Friday, April 24, 2015

Should we upgrade from Windows Server 2003?

The hype is all over the need to upgrade from Windows Server 2003.  But is that more hype than reality?  I'm probably in the small minority of security professionals who thinks so.  Sure you won't be able to get patches for Server 2003 after July - but how big a deal is this?  Does it signal death for companies that can't upgrade?  I think not.

"You can't get patches anymore" isn't a business case to upgrade from Server 2003.  If you want a business unit to upgrade, you have to make a business case.  Do they have software that won't run on Server 2008 or later?  What about some application that is really tied to the OS installation?  If that application supports a critical business process, can you really afford the risk to upgrade? Certainly not hastily. 

Note: If you have regulatory requirements for upgrading, then ignore all the "business" arguments I'm making here.  You need to upgrade.

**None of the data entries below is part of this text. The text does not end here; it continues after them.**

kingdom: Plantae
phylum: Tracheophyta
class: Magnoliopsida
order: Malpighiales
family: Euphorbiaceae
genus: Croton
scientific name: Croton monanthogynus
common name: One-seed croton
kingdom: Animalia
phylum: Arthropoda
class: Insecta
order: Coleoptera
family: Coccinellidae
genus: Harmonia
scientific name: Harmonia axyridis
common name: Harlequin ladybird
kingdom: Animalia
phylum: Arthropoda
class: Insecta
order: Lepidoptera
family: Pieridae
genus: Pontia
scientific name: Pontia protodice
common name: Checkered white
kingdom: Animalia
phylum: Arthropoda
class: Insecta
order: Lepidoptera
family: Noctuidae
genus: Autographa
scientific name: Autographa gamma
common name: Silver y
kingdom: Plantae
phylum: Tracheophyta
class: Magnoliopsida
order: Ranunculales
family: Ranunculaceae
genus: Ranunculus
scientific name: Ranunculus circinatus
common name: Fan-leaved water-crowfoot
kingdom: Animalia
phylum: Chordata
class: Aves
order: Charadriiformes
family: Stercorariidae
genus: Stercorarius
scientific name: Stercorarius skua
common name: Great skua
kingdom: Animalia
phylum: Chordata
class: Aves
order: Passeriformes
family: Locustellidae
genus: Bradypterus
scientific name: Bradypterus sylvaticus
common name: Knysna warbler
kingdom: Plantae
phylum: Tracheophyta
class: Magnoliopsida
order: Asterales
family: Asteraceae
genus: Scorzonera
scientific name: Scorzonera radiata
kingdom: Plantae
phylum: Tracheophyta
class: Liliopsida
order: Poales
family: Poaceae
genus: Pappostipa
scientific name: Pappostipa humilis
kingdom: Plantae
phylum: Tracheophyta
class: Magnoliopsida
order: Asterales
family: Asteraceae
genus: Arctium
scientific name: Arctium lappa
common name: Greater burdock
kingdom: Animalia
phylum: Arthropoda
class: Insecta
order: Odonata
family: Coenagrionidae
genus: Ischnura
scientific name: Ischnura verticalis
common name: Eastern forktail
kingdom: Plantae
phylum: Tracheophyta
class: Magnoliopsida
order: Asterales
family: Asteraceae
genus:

Sure, not patching presents a risk.  But hastily migrating to a new platform also has risks. In infosec, we are best served ignoring the hype and supporting the business in helping them create realistic risk models.  If you haven't started your migration plans yet, rushing to get the migration complete before July is probably going to introduce more risk than it will mitigate.

Does that mean you should do nothing?  No, not at all.  If you have Windows 2003 servers that you won't upgrade and aren't getting patches, you should consider additional risk mitigation strategies.  What would these entail?  I'd start by recommending enhanced logging.  Of course more logs mean more analysis work.  If you don't have a SIEM, get one to help you now.  I recommend an AlienVault deployment for a quick fix - if you don't have resources to upgrade from server 2003, you don't have resources to deploy a complex SIEM product.  You would want something that you can have up and running in no time and something that's cost effective.  AlienVault fits the bill for both.

Beyond logging, what else is there?  You'll want to restrict the functions that the server performs.  Maybe you can't move that database or web application that's heavily tied to your 2003 server, but there's no excuse to be hosting SMB file shares from the same server.  Those should be relatively trivial to move to a newer server.  Just like anything else, you should seek to minimize your attack surface by minimizing the number of services offered.  But when you can't patch the OS the services are running on, that makes the case for minimizing your attack surface becomes much stronger.

Lest you think that staying on server 2003 forever is an option, let me dissuade you further.  There will be vulnerabilities in the apps that you run on the server.  And those apps will be easier to exploit on server 2003 than they will be running on a more modern version of Windows.  Newer versions of Windows support kernel ASLR and other exploit mitigation technologies not present in Windows Server 2003.  So before you think that server 2003 might be a permanent solution, consider that like a leech sucking blood from your arm, it makes everything running on it a bit weaker.

So is the impending death of server 2003 hype or reality?  Actually a little of both.  You should be making plans to get off of server 2003, but if you haven't made plans yet, your networks won't fall tomorrow if you don't do so immediately.